Robert Meulenbroek, spokesman for the Amsterdam prosecutor’s office, said the ring broken this week had reaped millions of euros. Recent victims included people from the United States, Japan, England, Russia, Sweden and Switzerland.
A task force of 80 officers raided 23 apartments, seizing computers, fake passports and 50,000 euros ($62,000) in cash. One suspect was injured attempting to escape by leaping from a third-floor apartment, he said.
The detainees were not identified under Dutch privacy rules, but most were believed to be Nigerian, police said.
In a variation on one of the world’s oldest scams, the Nigerian e-mail con artists present themselves as well-connected people who need access to a Western bank account to transfer a large sum of money that cannot be spent in their own country.
They promise a cut of the money in exchange for a smaller upfront cost before the larger sum can be transferred — but it never is.
The scam has existed for years in various forms, but in the 1990s it moved online, where it is cheaper to organize and harder to trace.
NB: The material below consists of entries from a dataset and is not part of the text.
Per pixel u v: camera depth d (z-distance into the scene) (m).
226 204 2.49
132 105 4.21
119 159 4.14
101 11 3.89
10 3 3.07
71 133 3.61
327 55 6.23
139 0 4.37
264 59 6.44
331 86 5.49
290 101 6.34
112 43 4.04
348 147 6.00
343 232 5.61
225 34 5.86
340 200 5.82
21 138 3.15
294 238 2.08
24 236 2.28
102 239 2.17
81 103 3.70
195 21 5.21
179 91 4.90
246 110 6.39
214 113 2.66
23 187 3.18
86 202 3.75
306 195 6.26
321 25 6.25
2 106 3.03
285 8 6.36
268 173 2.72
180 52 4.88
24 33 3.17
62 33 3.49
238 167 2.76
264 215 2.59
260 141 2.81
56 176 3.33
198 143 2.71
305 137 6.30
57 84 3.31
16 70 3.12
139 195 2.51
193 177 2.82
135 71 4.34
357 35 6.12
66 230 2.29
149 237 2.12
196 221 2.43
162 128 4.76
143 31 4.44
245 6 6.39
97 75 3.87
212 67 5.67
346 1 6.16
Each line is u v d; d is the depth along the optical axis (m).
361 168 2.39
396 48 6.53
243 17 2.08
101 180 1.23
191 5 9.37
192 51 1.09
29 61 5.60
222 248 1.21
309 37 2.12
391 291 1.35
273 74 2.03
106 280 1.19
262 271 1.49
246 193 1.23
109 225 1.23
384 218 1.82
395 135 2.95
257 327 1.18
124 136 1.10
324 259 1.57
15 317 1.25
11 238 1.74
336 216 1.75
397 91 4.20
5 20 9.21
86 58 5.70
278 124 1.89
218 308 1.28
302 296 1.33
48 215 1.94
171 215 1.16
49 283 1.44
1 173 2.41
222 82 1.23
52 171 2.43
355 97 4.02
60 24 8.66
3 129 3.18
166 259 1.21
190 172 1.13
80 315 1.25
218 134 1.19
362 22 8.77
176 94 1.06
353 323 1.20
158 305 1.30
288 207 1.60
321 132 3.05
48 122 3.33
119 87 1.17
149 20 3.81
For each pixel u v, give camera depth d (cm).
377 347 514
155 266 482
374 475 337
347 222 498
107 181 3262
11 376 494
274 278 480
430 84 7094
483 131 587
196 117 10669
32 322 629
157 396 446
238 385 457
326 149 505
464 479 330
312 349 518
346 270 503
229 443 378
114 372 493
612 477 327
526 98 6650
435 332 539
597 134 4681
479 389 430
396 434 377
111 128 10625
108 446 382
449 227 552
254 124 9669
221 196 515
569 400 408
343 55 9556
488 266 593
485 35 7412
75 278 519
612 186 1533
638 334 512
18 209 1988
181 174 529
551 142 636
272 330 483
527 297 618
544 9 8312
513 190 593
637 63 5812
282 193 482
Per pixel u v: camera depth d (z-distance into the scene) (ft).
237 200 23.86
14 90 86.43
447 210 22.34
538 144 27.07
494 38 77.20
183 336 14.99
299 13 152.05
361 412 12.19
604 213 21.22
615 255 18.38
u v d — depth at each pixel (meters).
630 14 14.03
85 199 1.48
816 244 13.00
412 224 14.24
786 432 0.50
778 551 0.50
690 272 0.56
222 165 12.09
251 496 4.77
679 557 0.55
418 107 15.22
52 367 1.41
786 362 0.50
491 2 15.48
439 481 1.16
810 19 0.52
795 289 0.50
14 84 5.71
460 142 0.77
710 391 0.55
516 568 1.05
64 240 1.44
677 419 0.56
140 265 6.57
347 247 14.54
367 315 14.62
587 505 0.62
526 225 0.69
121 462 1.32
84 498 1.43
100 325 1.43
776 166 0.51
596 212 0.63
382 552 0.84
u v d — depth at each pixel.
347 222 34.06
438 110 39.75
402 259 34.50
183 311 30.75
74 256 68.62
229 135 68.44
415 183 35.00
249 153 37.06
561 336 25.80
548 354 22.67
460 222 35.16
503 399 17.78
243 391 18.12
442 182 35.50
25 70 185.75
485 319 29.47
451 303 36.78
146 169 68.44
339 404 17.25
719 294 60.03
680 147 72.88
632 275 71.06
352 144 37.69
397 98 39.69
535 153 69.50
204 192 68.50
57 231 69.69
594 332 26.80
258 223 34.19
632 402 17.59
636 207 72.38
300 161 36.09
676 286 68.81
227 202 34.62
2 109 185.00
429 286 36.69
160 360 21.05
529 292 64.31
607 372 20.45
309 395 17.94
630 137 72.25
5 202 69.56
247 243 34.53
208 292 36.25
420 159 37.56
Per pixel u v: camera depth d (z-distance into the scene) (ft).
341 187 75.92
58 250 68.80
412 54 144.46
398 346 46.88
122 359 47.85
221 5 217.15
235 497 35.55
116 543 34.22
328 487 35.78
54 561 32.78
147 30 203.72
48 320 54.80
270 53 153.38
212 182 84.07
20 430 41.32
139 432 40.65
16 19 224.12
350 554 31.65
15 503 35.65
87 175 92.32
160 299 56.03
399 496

Arrests have been made in several countries in recent years, including Australia, Canada and the United States.
The Amsterdam scammers referred their potential victims to websites of fictitious companies with names like Global Securities and Financial Company Limited, or Fortune Trust Finance & Securities.
Often, they listed a fake address, though most had a working mobile phone number.
The suspects worked from their homes and sent more than 1 million e-mails, at times clogging the servers of their Internet provider, Dutch-based cable company UPC. Police enlisted UPC’s help to trace them, Meulenbroek said.
Six people, three from Nigeria and three from Benin, were convicted in a similar case in Amsterdam in May, receiving sentences of up to 4.5 years. They had defrauded victims for several million dollars, including a Swiss professor who lost $482,000 after being promised 25 percent of a $36 million sum.
Nigeria has recently stepped up its efforts to eradicate the scam, which taints its image abroad. The Central Bank of Nigeria denies any connection to the scammers, and Nigerian agencies have been placing warning advertisements in international newspapers for years.
The scam is sometimes called a “419″ fraud due to the Nigerian criminal code outlawing it.
At the World Economic Forum in Davos, Switzerland, earlier this month, Nigeria’s finance minister, Ngozi Okonjo-Iweala, reissued a statement promising to crack down on the scammers.